Our postgresql LOG is filled with these :

< 2019-05-21 00:00:00.284 CDT 127.0.0.1(53332) 11779 > ERROR:  duplicate key value violates unique constraint "t_dirs_pkey"
< 2019-05-21 00:00:00.284 CDT 127.0.0.1(53332) 11779 > DETAIL:  Key (iparent, iname)=(1986348275, prod_v08_00_00_01a) already exists.
< 2019-05-21 00:00:00.284 CDT 127.0.0.1(53332) 11779 > CONTEXT:  SQL statement "INSERT INTO t_dirs VALUES (parent, newid, name)"
        PL/pgSQL function f_create_inode(bigint,character varying,character varying,integer,integer,integer,integer,integer,bigint,integer,timestamp without time zone) line 6 at SQL statement
< 2019-05-21 00:00:00.284 CDT 127.0.0.1(53332) 11779 > STATEMENT:  SELECT f_create_inode($1, $2, $3, $4, $5, $6, $7, $8, $9, $10, $11)

with huge frequency.

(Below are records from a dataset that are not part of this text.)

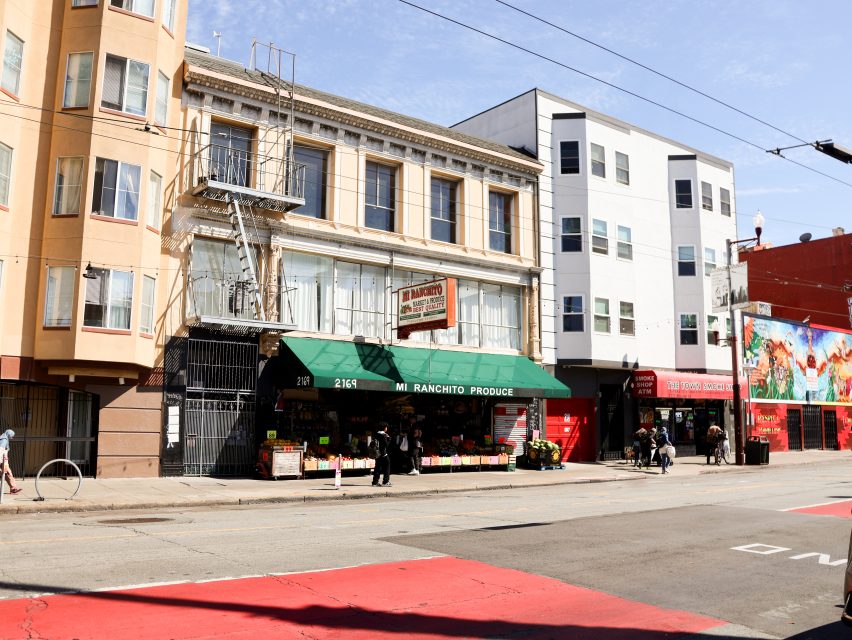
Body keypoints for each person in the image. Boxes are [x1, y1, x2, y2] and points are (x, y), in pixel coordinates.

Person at [0, 429, 22, 494]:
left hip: (3, 460)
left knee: (7, 474)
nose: (12, 437)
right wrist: (2, 462)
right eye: (11, 436)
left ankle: (13, 488)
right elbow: (0, 451)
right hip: (2, 460)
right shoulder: (4, 440)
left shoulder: (4, 438)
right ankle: (13, 488)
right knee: (8, 473)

SAD

paulmillar commented 5 years ago

Are you sure these two are directly related? The first error talks about An I/O error occurred while sending to the backend (suggesting PnfsManager couldn't connect to the database), while the second talks about an update violates unique constraint (suggesting an attempt to create the same file within the database).